_PAGE EXTRACT:_
━━━━━━━━━━━━━━━━━━━━

[openstack-dev] [all] In defence of faking
Joshua Harlow
harlowja at outlook.com
Mon Sep 22 20:01:48 UTC 2014
I would have to agree, fakes certainly have there benefits.
IMHO, sometimes when you are testing a complex set of interactions you don't
want to have to mock the full set of interactions when you just want to determine if the
end result worked or did not work.
For example, lets say I have a workflow:
A -> B -> C
Where B is composed of 20 different things (or B could itself be composed of 20 sub-workflows...).
To use mock here you would have to tightly couple whatever those workflows are doing internally
just to make mock work correctly, when in reality you just want to know did A -> B -> C work as expected
with the expected C being created/adjusted/whatever for the given input of A.
A example that I think is useful is one that I have created for faking zookeeper:
https://pypi.python.org/pypi/zake*
*mentioned @ http://kazoo.readthedocs.org/en/latest/testing.html#zake
Since its not typically possible to run zookeeper during testing, or to have a strong dependency to zookeeper
when running unit tests the above was created to function like a real kazoo zookeeper client, making it possible
to trigger the same set of things that a real zookeeper client would trigger but without requiring zookeeper, making
it possible to inject data into that fake kazoo client, delete data and test what that affects on your code...
This allows users of kazoo to test interactions of complex systems without trying to mock out that entire interaction
and without having to setup zookeeper to do the same (coupling your tests to a functioning zookeeper application).
TLDR; imho testing the interaction and expected outcome is easier with fakes, and doesn't tightly couple you to
an implementation. Mock is great for testing methods, small API's, simple checks, returned/raised results, but I believe
the better test is a test that tests an interaction in a complex system for a desired result (without requiring that full system to
be setup to test that result) because in the end that complex system is what users use as a whole.

━━━━━━━━━━━━━━━━━━━━

_DATASET EXCERPT:_
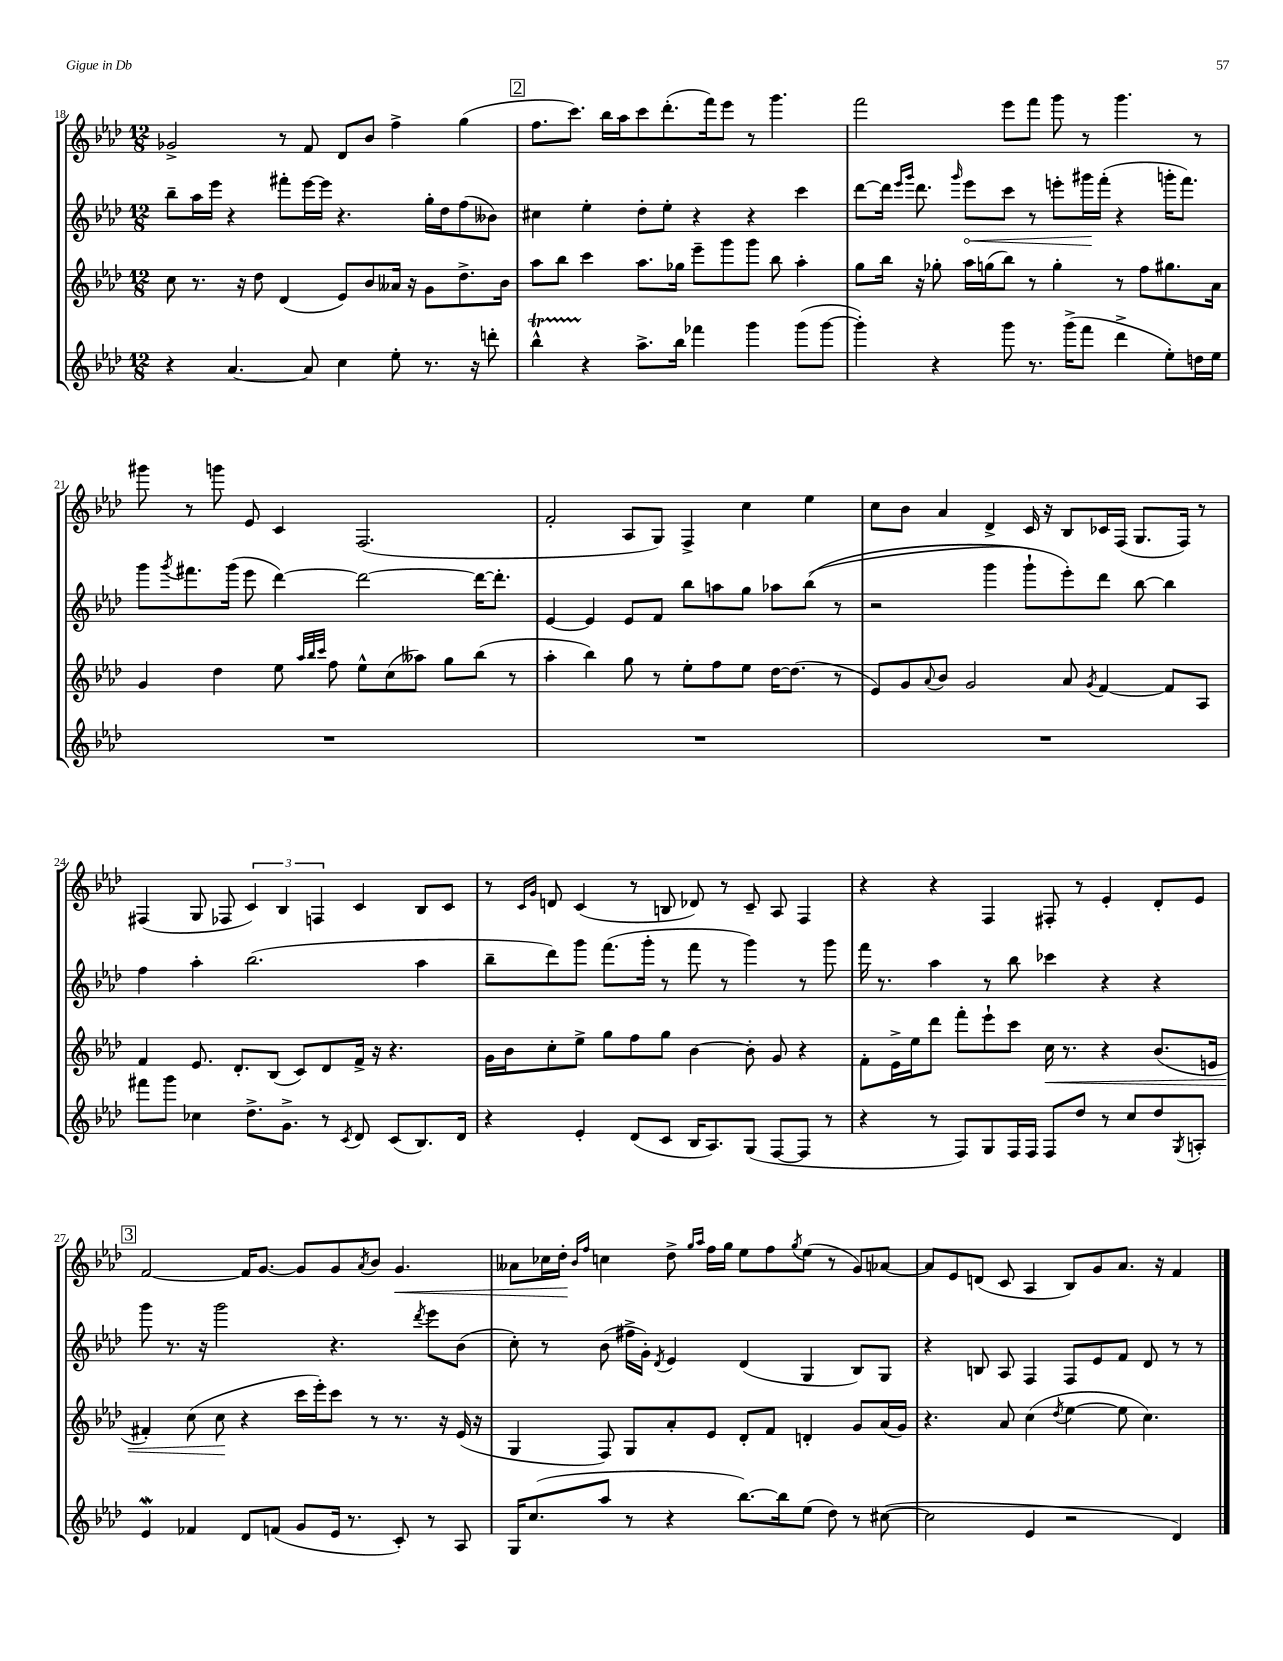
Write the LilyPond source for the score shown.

━━━━━━━━━━━━━━━━━━━━

_WHAT IS NEEDED:_ Reproduce verbatim the section of the mailing-list post on fakes above that opens with the words "A example that" and closes with "functioning zookeeper application).".

_WRITTEN RESPONSE:_
A example that I think is useful is one that I have created for faking zookeeper:
https://pypi.python.org/pypi/zake*
*mentioned @ http://kazoo.readthedocs.org/en/latest/testing.html#zake
Since its not typically possible to run zookeeper during testing, or to have a strong dependency to zookeeper
when running unit tests the above was created to function like a real kazoo zookeeper client, making it possible
to trigger the same set of things that a real zookeeper client would trigger but without requiring zookeeper, making
it possible to inject data into that fake kazoo client, delete data and test what that affects on your code...
This allows users of kazoo to test interactions of complex systems without trying to mock out that entire interaction
and without having to setup zookeeper to do the same (coupling your tests to a functioning zookeeper application).